Snacks with Artificial Sweeteners

Since we said no sugar, you may think it’s okay to give him a drink of that diet soda or cake made with an artificial sweetener such as Xylitol. However artificial sweeteners are not good for dogs either. Aspartame can cause stomach upset in dogs, though it’s not lethal. Xylitol is lethal. It causes your dog’s blood sugar to drop, seizures and death. Those that do survive often have irreversible liver damage. Just 100 mg/kg of Xylitol can affect your dog; a couple pieces of gum can kill a small dog.

Beware! Peanut butter, a treat many of us give our dogs, can contain Xylitol.

Snacks High in Fat or Salt

Peanut butter brings us to fatty snacks. It’s best to not feed your dog things that are high in fat. He already gets the amount of fat he needs in his daily diet, so anything extra can add pounds and affect his health. Especially a small dog. Steer clear of fatty foods and if you need to use peanut butter for medication, for example, do so sparingly. Mixing with water to dilute it is a great way to get the peanut taste dogs love, without tons of extra calories and fats. Aside from peanut butter, other fatty treats would include butter, bacon, cheese, etc.

Alcohol

While it might sound fun to let your dog share your beer with you while you watch sports, alcohol causes damage to the liver, kidneys and nervous system. Just like humans, dogs can get alcohol toxicity and since many dogs are much smaller than us, it doesn’t take much. And don’t forget that alcohol is found in things other than beverages. Dogs have even been known to get sick eating too much fermented foods, due the alcohol content. Be sure your dog can’t get into your mouthwash, rubbing alcohol or other cleaners either.

Foods and Drinks with Caffeine

Like alcohol, caffeine is another substance that is can cause harm quickly to a dog because of their size. The symptoms of caffeine overdose in dogs is varied, but can include:

· Restlessness

· Vomiting

· Abnormal heart beat

· Elevated body temperature

· Tremors

· Seizures

· Fainting

· Death

As you can see, it has some bad affects. It’s best to just steer clear of caffeine.

Onions

This one may surprise you, since onions are safe for us, but they pose a real threat to your dog. Onions cause hemolytic anemia, where the hemoglobin in the red blood cells are oxidized and form clumps. They can even burst.
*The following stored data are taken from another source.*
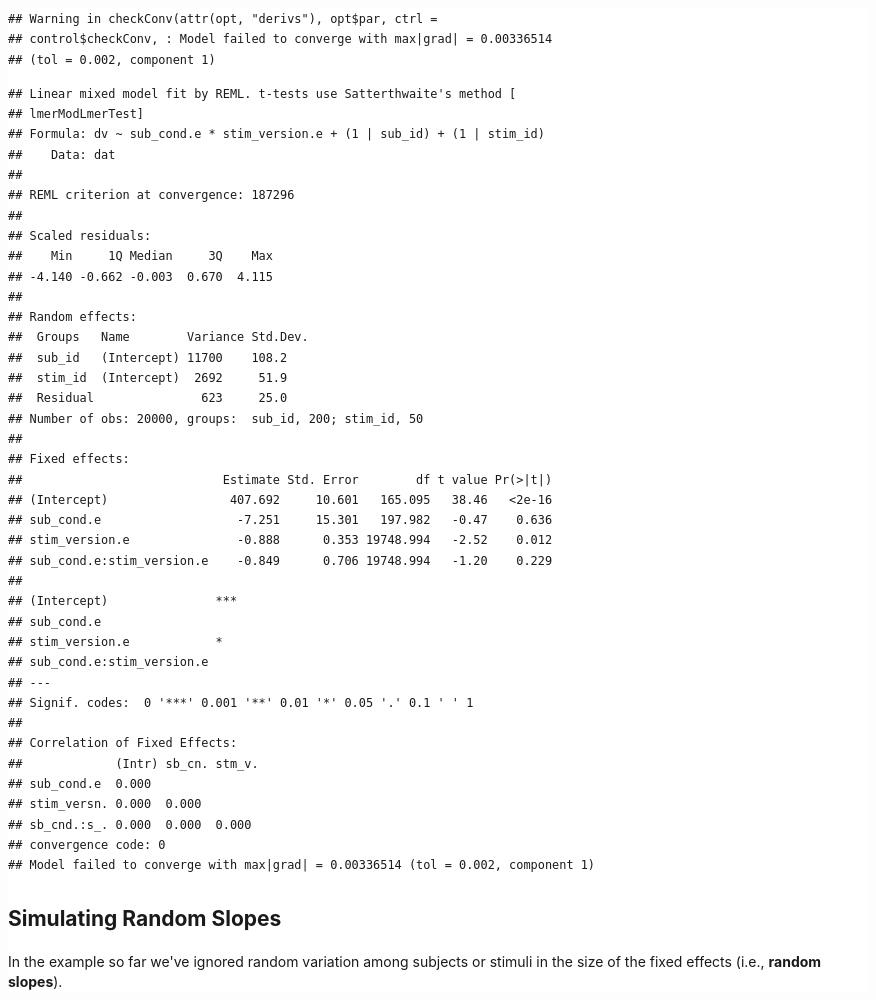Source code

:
 ```
## Warning in checkConv(attr(opt, "derivs"), opt$par, ctrl =
## control$checkConv, : Model failed to converge with max|grad| = 0.00336514
## (tol = 0.002, component 1)
```

```
## Linear mixed model fit by REML. t-tests use Satterthwaite's method [
## lmerModLmerTest]
## Formula: dv ~ sub_cond.e * stim_version.e + (1 | sub_id) + (1 | stim_id)
##    Data: dat
## 
## REML criterion at convergence: 187296
## 
## Scaled residuals: 
##    Min     1Q Median     3Q    Max 
## -4.140 -0.662 -0.003  0.670  4.115 
## 
## Random effects:
##  Groups   Name        Variance Std.Dev.
##  sub_id   (Intercept) 11700    108.2   
##  stim_id  (Intercept)  2692     51.9   
##  Residual               623     25.0   
## Number of obs: 20000, groups:  sub_id, 200; stim_id, 50
## 
## Fixed effects:
##                            Estimate Std. Error        df t value Pr(>|t|)
## (Intercept)                 407.692     10.601   165.095   38.46   <2e-16
## sub_cond.e                   -7.251     15.301   197.982   -0.47    0.636
## stim_version.e               -0.888      0.353 19748.994   -2.52    0.012
## sub_cond.e:stim_version.e    -0.849      0.706 19748.994   -1.20    0.229
##                              
## (Intercept)               ***
## sub_cond.e                   
## stim_version.e            *  
## sub_cond.e:stim_version.e    
## ---
## Signif. codes:  0 '***' 0.001 '**' 0.01 '*' 0.05 '.' 0.1 ' ' 1
## 
## Correlation of Fixed Effects:
##             (Intr) sb_cn. stm_v.
## sub_cond.e  0.000               
## stim_versn. 0.000  0.000        
## sb_cnd.:s_. 0.000  0.000  0.000 
## convergence code: 0
## Model failed to converge with max|grad| = 0.00336514 (tol = 0.002, component 1)
```

## Simulating Random Slopes

In the example so far we've ignored random variation among subjects or stimuli in the size of the fixed effects (i.e., **random slopes**). 
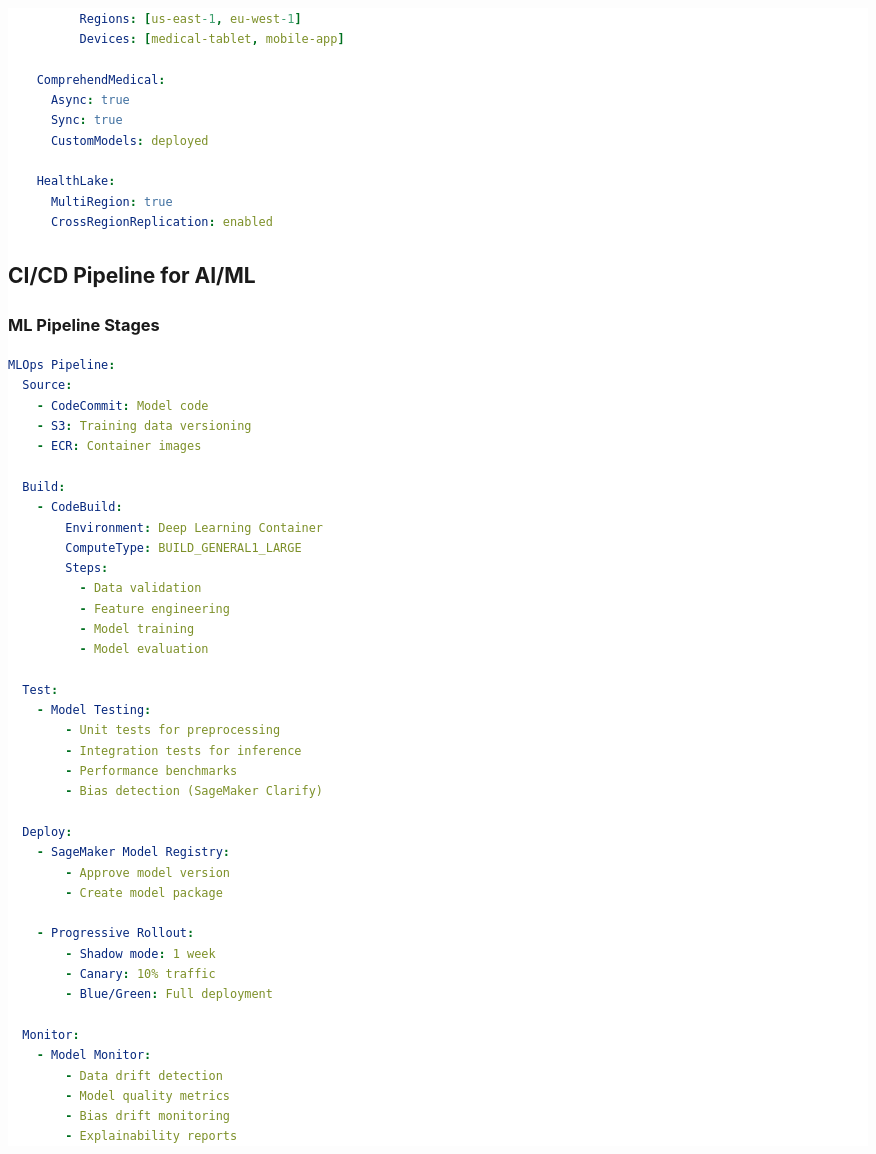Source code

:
 ```yaml
          Regions: [us-east-1, eu-west-1]
          Devices: [medical-tablet, mobile-app]
      
    ComprehendMedical:
      Async: true
      Sync: true
      CustomModels: deployed
      
    HealthLake:
      MultiRegion: true
      CrossRegionReplication: enabled
```

## CI/CD Pipeline for AI/ML

### ML Pipeline Stages
```yaml
MLOps Pipeline:
  Source:
    - CodeCommit: Model code
    - S3: Training data versioning
    - ECR: Container images
    
  Build:
    - CodeBuild:
        Environment: Deep Learning Container
        ComputeType: BUILD_GENERAL1_LARGE
        Steps:
          - Data validation
          - Feature engineering
          - Model training
          - Model evaluation
          
  Test:
    - Model Testing:
        - Unit tests for preprocessing
        - Integration tests for inference
        - Performance benchmarks
        - Bias detection (SageMaker Clarify)
        
  Deploy:
    - SageMaker Model Registry:
        - Approve model version
        - Create model package
        
    - Progressive Rollout:
        - Shadow mode: 1 week
        - Canary: 10% traffic
        - Blue/Green: Full deployment
        
  Monitor:
    - Model Monitor:
        - Data drift detection
        - Model quality metrics
        - Bias drift monitoring
        - Explainability reports
```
This can happen with onion in any form – powdered, fried, cooked in soups or raw. 32 grams can make a 9kg dog sick.

Nuts

You may assume that since your dog can eat peanut butter, all nuts are safe. These are not often see on dogs “do not eat” lists, but they should be. These can definitely cause issues to your dog. Each nut affects dogs in slightly different ways.

· Macadamia nuts can cause pancreatitis and upset stomach. They also contain a mycotoxin related to neurological problems.

· Walnuts can cause obstruction or intestinal upset. They also contain a mycotoxin related to neurological problems.

· Pecans can cause obstruction or intestinal upset. Mouldy pecans can cause seizures or neurological issues.

· Pistachios can cause pancreatitis and upset stomach.

· Almonds are not easily digestible by dogs and can cause stomach and intestinal upset.

In additions, nuts are very high in fat, which also makes them not the best choice as a treat for your dog.

The main thing is to be sure you always read the ingredients of anything you are giving your dog that is not a one-ingredient item. For example you know what’s in a carrot, but you might not know what’s in a carrot and beef stew you think is safe. When in doubt, it’s better for your dog to stick to his food and one-ingredient treats such as carrots and meaty bones. If you are unsure something is safe, like a vegetable that you think would be nutritious for your dog, ask your vet before feeding. A quick call to the vet’s office might save your dog’s life.